(Source texts of formatted documents)
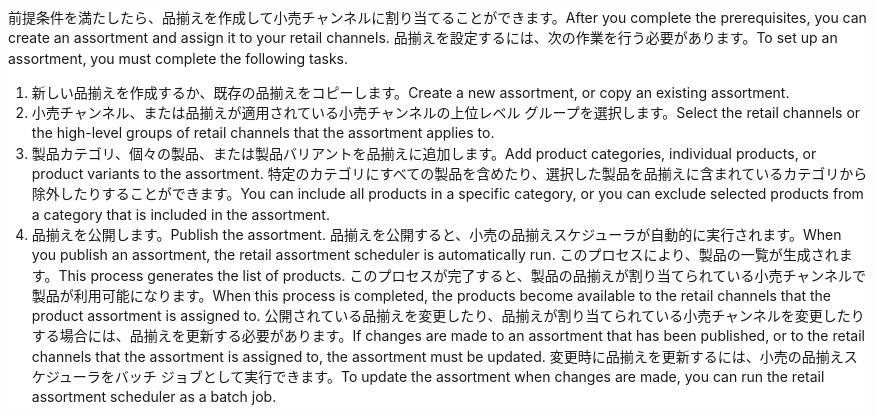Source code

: <span data-ttu-id="07731-149">前提条件を満たしたら、品揃えを作成して小売チャンネルに割り当てることができます。</span><span class="sxs-lookup"><span data-stu-id="07731-149">After you complete the prerequisites, you can create an assortment and assign it to your retail channels.</span></span> <span data-ttu-id="07731-150">品揃えを設定するには、次の作業を行う必要があります。</span><span class="sxs-lookup"><span data-stu-id="07731-150">To set up an assortment, you must complete the following tasks.</span></span>

1. <span data-ttu-id="07731-151">新しい品揃えを作成するか、既存の品揃えをコピーします。</span><span class="sxs-lookup"><span data-stu-id="07731-151">Create a new assortment, or copy an existing assortment.</span></span>
2. <span data-ttu-id="07731-152">小売チャンネル、または品揃えが適用されている小売チャンネルの上位レベル グループを選択します。</span><span class="sxs-lookup"><span data-stu-id="07731-152">Select the retail channels or the high-level groups of retail channels that the assortment applies to.</span></span>
3. <span data-ttu-id="07731-153">製品カテゴリ、個々の製品、または製品バリアントを品揃えに追加します。</span><span class="sxs-lookup"><span data-stu-id="07731-153">Add product categories, individual products, or product variants to the assortment.</span></span> <span data-ttu-id="07731-154">特定のカテゴリにすべての製品を含めたり、選択した製品を品揃えに含まれているカテゴリから除外したりすることができます。</span><span class="sxs-lookup"><span data-stu-id="07731-154">You can include all products in a specific category, or you can exclude selected products from a category that is included in the assortment.</span></span>
4. <span data-ttu-id="07731-155">品揃えを公開します。</span><span class="sxs-lookup"><span data-stu-id="07731-155">Publish the assortment.</span></span> <span data-ttu-id="07731-156">品揃えを公開すると、小売の品揃えスケジューラが自動的に実行されます。</span><span class="sxs-lookup"><span data-stu-id="07731-156">When you publish an assortment, the retail assortment scheduler is automatically run.</span></span> <span data-ttu-id="07731-157">このプロセスにより、製品の一覧が生成されます。</span><span class="sxs-lookup"><span data-stu-id="07731-157">This process generates the list of products.</span></span> <span data-ttu-id="07731-158">このプロセスが完了すると、製品の品揃えが割り当てられている小売チャンネルで製品が利用可能になります。</span><span class="sxs-lookup"><span data-stu-id="07731-158">When this process is completed, the products become available to the retail channels that the product assortment is assigned to.</span></span> <span data-ttu-id="07731-159">公開されている品揃えを変更したり、品揃えが割り当てられている小売チャンネルを変更したりする場合には、品揃えを更新する必要があります。</span><span class="sxs-lookup"><span data-stu-id="07731-159">If changes are made to an assortment that has been published, or to the retail channels that the assortment is assigned to, the assortment must be updated.</span></span> <span data-ttu-id="07731-160">変更時に品揃えを更新するには、小売の品揃えスケジューラをバッチ ジョブとして実行できます。</span><span class="sxs-lookup"><span data-stu-id="07731-160">To update the assortment when changes are made, you can run the retail assortment scheduler as a batch job.</span></span>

## Required work
Copy out each line of the entries that contains the word "variants".

## Response box
3. <span data-ttu-id="07731-153">製品カテゴリ、個々の製品、または製品バリアントを品揃えに追加します。</span><span class="sxs-lookup"><span data-stu-id="07731-153">Add product categories, individual products, or product variants to the assortment.</span></span> <span data-ttu-id="07731-154">特定のカテゴリにすべての製品を含めたり、選択した製品を品揃えに含まれているカテゴリから除外したりすることができます。</span><span class="sxs-lookup"><span data-stu-id="07731-154">You can include all products in a specific category, or you can exclude selected products from a category that is included in the assortment.</span></span>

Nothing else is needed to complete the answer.